KAUST Art Program | Donna Marcus, Dennis Nona, Oliver van den Berg

14 July, 2010

PROJECT KAUST International Art Program
CLIENT KAUST | Aramco International
LOCATION Jeddah, Kingdom of Saudi Arabia
ARTISTS Carsten Höller, Sopheap Pich, Donna Marcus, Nja Madhaoui, Oliver van den Berg, Dennis Nona, Iñigo Manglano-Ovalle, Subodh Kerkar,  Dalziel & Scullion, Richard Deacon, Erwin Redl, Fiona Foley, Simeon  Nelson, David Trubridge, Jason Bruges
ARCHITECT HOK Planning Group
ART CONSULTANT Urban Art Projects
CURATORIAL Renai Grace, Alison Kubler, Jodie Cox
DESIGN UAP Studio, Amanda Harris, Elishia Whitchurch
ENGINEER Robert Bird Group
LIGHTING Norman Disney & Young
YEAR 2009

KAUST ART is an extensive program of artwork commissions that celebrate King Abdullah University’s international platform of collaboration and exchange. Globally over 120 artists were shortlisted for the project, including artists from the United Kingdom, Belgium, Tunisia, the United States, Cambodia, Spain, Iraq, Egypt, Germany and India. 15 artists – the acclaimed Richard Deacon, Erwin Redl, Carsten Höller and Dennis Nona among them – were briefed to develop concepts for specific sites. They were asked to draw inspiration from KAUST’s unique geography, science and technology-based research, language, text, regional histories and traditions.

Three of the commissions realised are shown here:

ARTIST Donna Marcus
ARTWORK Delphinus

KAUST has taken an innovative interdisciplinary approach to research and this is echoed in the influences at the heart of Donna Marcus’ work, Delphinus, which overlaps aesthetics and ideas of the microscopic, macroscopic, the organic, the industrial and the domestic.

Marcus’ sculptural practice of utilising distinctly mundane everyday domestic objects creates an aura of intimacy that stems from nostalgic memory and familiarity with in this case, the humble lemon squeezer. These are sculptures deeply informed by science, astronomy and philosophy that look to the past, both recent and ancient, at the same time they speak of the universal human condition and shared life experiences. Marcus’ sculptures appeal to a broad audience: they are both humble and profound in spirit.

Marcus’ internally lit sculptures are positioned to match the Delphinus constellation documented by astronomer As-Sufi (Azophi) over 1000 years ago, and will guide pedestrians through the Seacourt area.

ARTIST Dennis Nona
ARTWORK Two Brothers

Torres Strait Islanders’ navigational skills and stellar knowledge were exceptional and paralleled those of the ancient Islamic world’s mariners and astronomers. They are described as having one foot on land and one in the sea.
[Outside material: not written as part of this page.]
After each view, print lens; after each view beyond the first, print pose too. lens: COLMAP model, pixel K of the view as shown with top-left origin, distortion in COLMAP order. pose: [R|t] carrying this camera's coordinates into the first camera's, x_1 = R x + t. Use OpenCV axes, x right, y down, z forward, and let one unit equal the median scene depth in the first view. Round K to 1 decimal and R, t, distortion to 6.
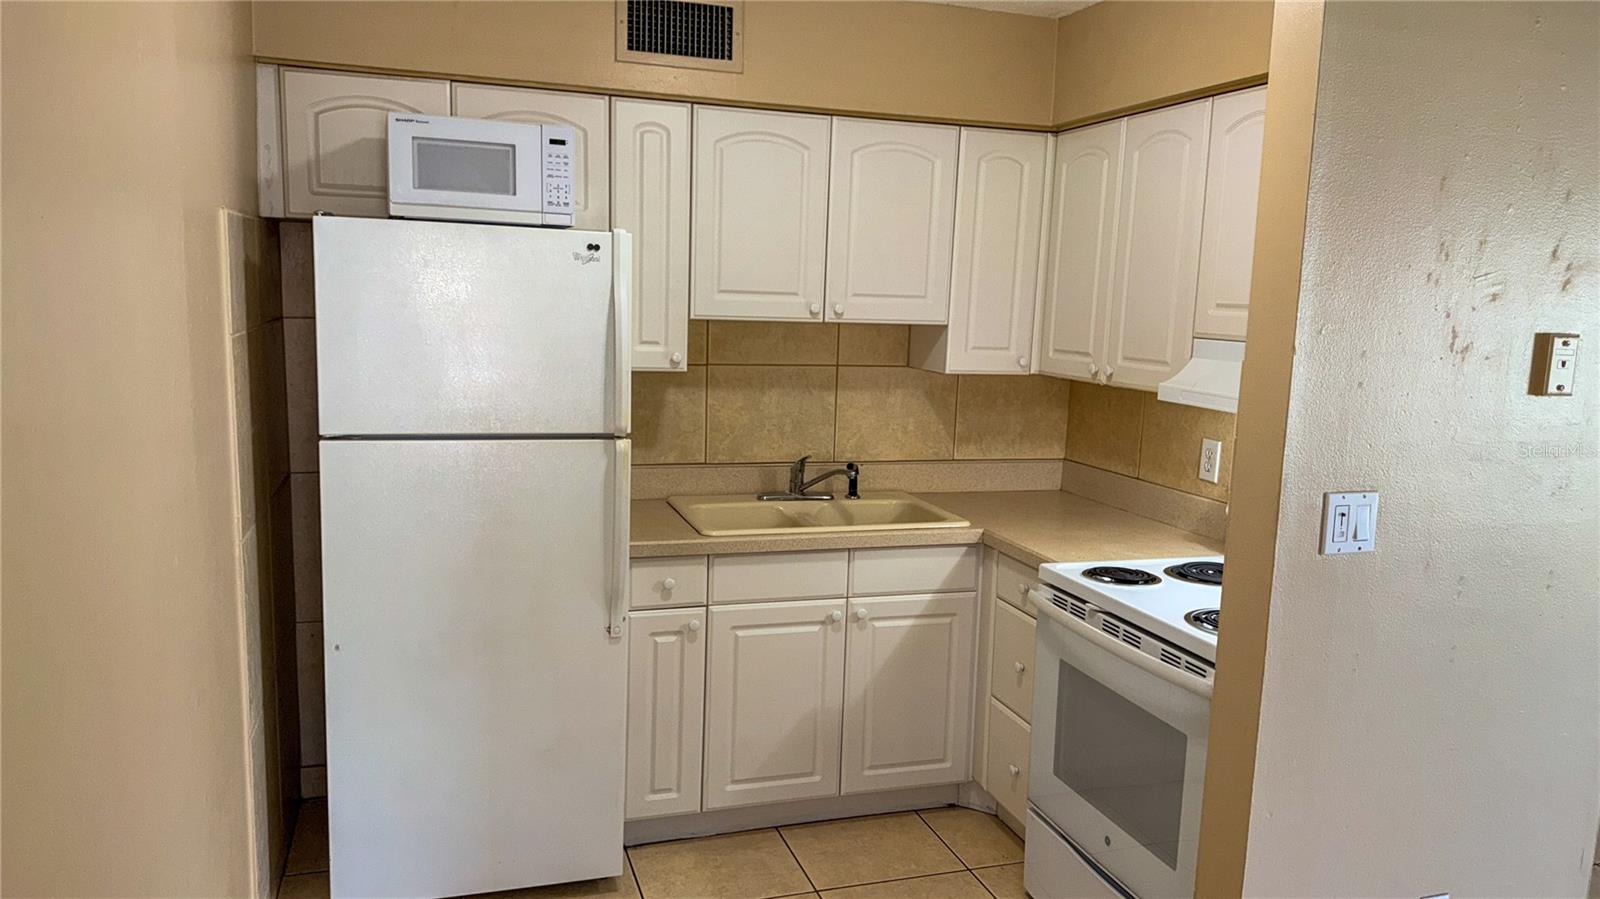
lens RADIAL K [[1139.2, 0, 798.7], [0, 1139.2, 448.5], [0, 0, 1]] dist [0.076428, -0.093087]
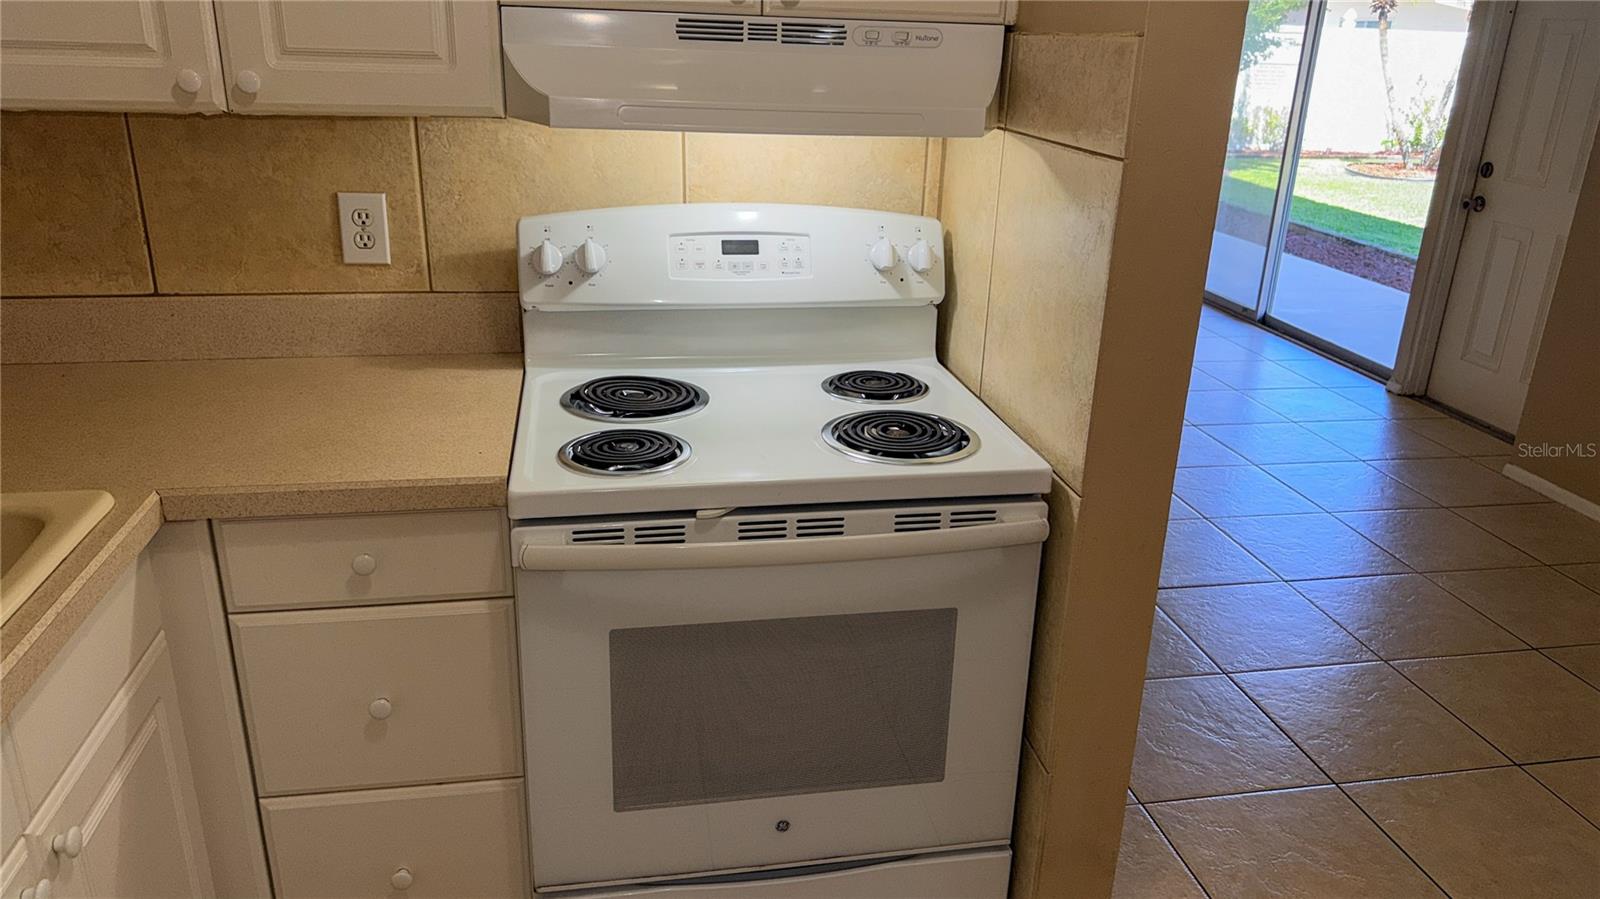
lens RADIAL K [[1139.2, 0, 832.2], [0, 1139.2, 447.6], [0, 0, 1]] dist [0.076428, -0.093087]
pose [[0.120870, -0.371314, 0.920607, -0.208179], [0.108304, 0.926802, 0.359593, -0.075940], [-0.986742, 0.056242, 0.152237, 0.716648]]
Both Torres Strait Island and Arabian cultures boast a seafaring tradition that encompassed both trading and fishing. The canoes and sails employed by the Torres Strait Islanders were not unlike those of the Arab dhow.

Dennis Nona developed “Two Brothers” based on a traditional legend from his home island of Badu. The 7-metre-long cast bronze canoe is supported by 6 paddles, raising it 5 metres above the ground. The patterning and position of two mother-of-pearl stars seen on the sides of the canoe’s hull reflect the strong wind (Sagerr) and soft wind (Nagai).

The placement of the artist’s canoe in the Sailing Club precinct is poetic. Nona’s evocative and spiritual work reminds us of a simpler existence and traditional ways of living.  Most importantly, Nona’s work reminds us of the importance of celebrating the ancient in relation to the contemporary and acknowledging the contribution of indigenous cultures to humanity.

ARTIST Oliver van den Berg
ARTWORK Star Projector

Setting the tone for the ground floor of KAUST’s research lab, Oliver van den Berg has created Star Projector. Based upon an actual apparatus which was used for projecting an accurate image of the night sky in large planetariums, the 5.7m steel and aluminium structure has all of the appearance of futuristic technology without the function. Reduced to pure form, it stands to reflect something of the nature of the human beings who created it.

Oliver van den Berg’s work is an ambitious and wonderful folly. A romantic work, it speaks to the adventurer and dreamer inside each of us, and our capacity to suspend our disbelief and imagine the unimaginable. A ‘blind’ telescope, it operates as a metaphor for sight and seeing as believing in an age of hyper reality.

Star Projector speaks of humanity’s shared desire for knowledge and the unknowable, and acknowledges the legacy of Arabic scholars and scientists in the fields of astronomy and science.